With apologies to Willie Nelson and Don Meredith, “Turn out the Lights” but then, the party is not over just yet. The old crop bull has run his course and new crop plantings will make it difficult for December futures to recapture its once 75-76 cent luster.However, strong export sales and brisk shipments of U.S. cotton should continue for at least two more months, if not the near four months remaining in the 2016-17 marketing season. The old crop July should continue to hold the 72 cent level or better, and this will maintain price support under the December contract into mid May.
In its upcoming world supply demand report next Tuesday, April 11, look for USDA to increase its estimate of U.S. exports another 500,000 bales—just like last month—and adjusting its forecast for the year upward to 13.7 million bales.The result would lower U.S. carryover to 4.0 million bales. Before the end of the marketing year it may well be that U.S. exports climb to 14 million bales, taking U.S. carryover down to 3.7 million bales. Additionally, with continued good sales out of the Chinese Reserve, world carryover stocks will likely be down another six million bales on the year. Indian consumption could be somewhat lower, but only marginally.
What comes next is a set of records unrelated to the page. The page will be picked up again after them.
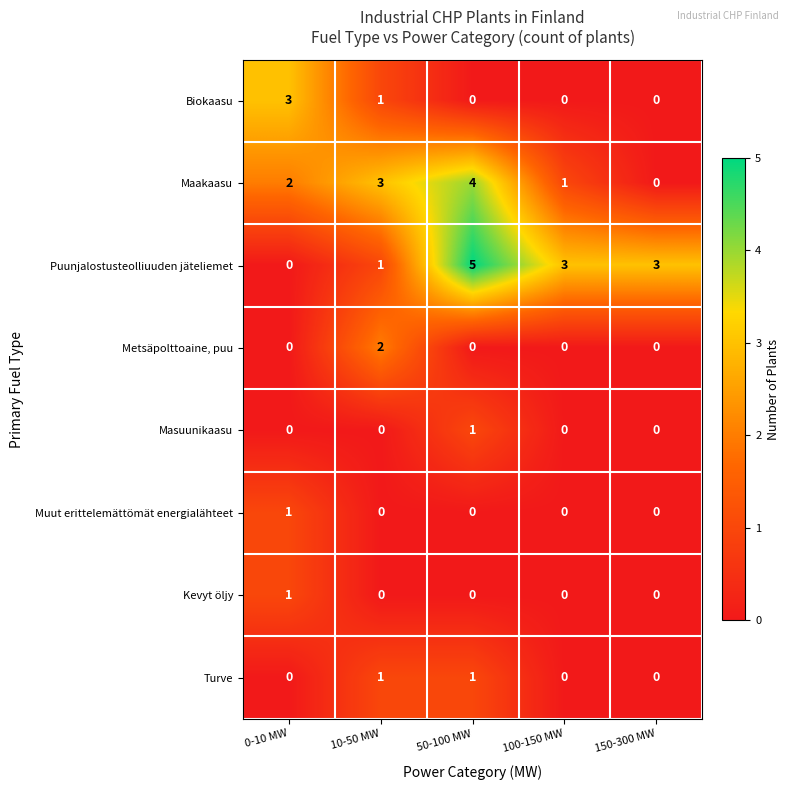

What is the maximum value for Biokaasu?

3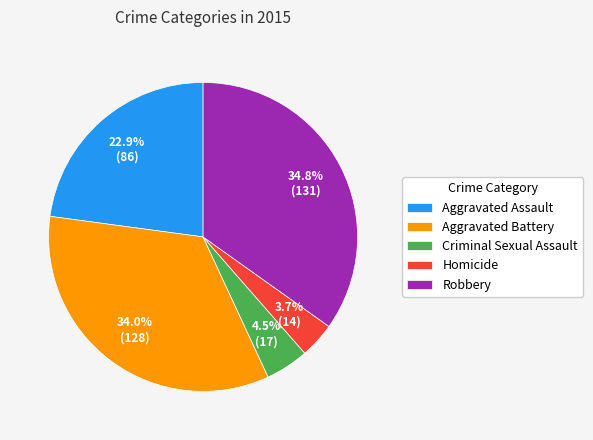

Does any single category account for the majority?

No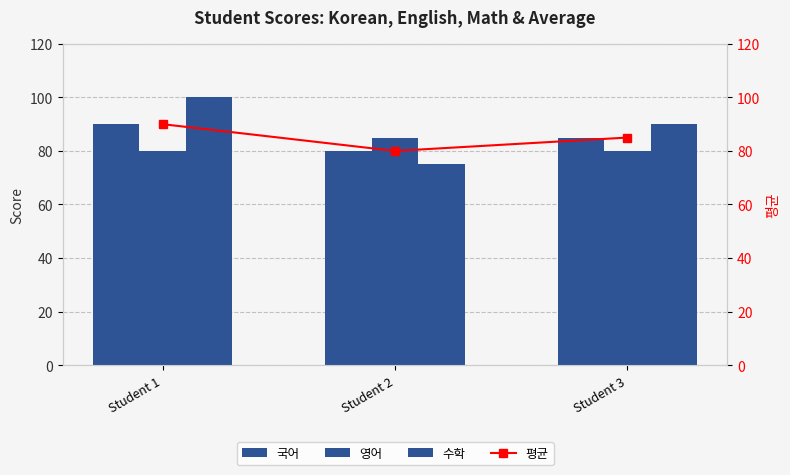

What is the greatest value displayed?

100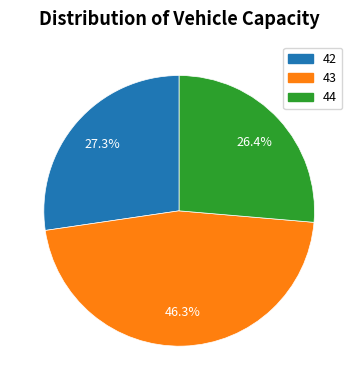

To the nearest percent, what is the difference between the largest and smallest slice percentages?

20%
Export sales for the week ending 3/30/2017 were a net of 270,000 RB of Upland and 14,600 RB of Pima for the current season. Sales of 129,800 RB were reported for 2017-18. Thus, total sales were 416,400 RB. If the current pace continues for the remainder of the season, 2016-17 export sales would essentially total 16 million bales. Even if sales drop to only 150,000 bales a week total sales would still climb above 15.5 million. Shipments continue very brisk as well. Weekly shipments totaled 447,300 RB of Upland and 16,100 RB of Pima. Thus, the suggestion that this season’s export deliveries will climb to near 14 million bales. Therefore, some 2 million bales will likely be carried over for delivery in the 2017-18 marketing year. Regardless, export sales will continue to be one of the fundamental factors supporting prices. Too, with declining world stocks, the market will continue to find support for new crop, but with some slippage. However, do not discount, given a good growing season, the possibility of December futures falling to the mid 60’s as it awaits the harvest season.
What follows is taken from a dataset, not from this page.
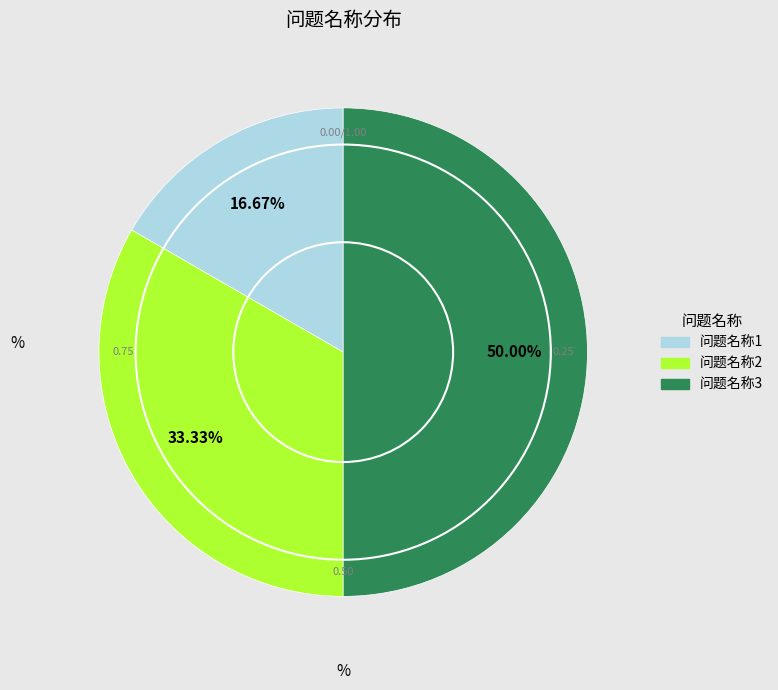

True or false: 问题名称2 accounts for 25% of the total.

False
Speculative and limited fund money continued to leave the cotton market during the week. Mills were taking advantage of this trading and beginning to aggressively make fixations on their on-call sales contracts. The ratio of on-call sales to on-call purchases dropped to 10 to 1 this week, still slightly bullish, but now only in a supporting role as opposed to being a leading price indicator. Mills will continue to take advantage of this, but a 10-1 ratio will likely help keep the July contract in the 72-75 cent range.
Mother Nature has provided an abundance of moisture the past ten days to much of the cotton belt. However, some important areas remain deficit with respect to planting needs. Yet, as stated last week, this is the season for spring rains. Keep the lights on, but the party is over.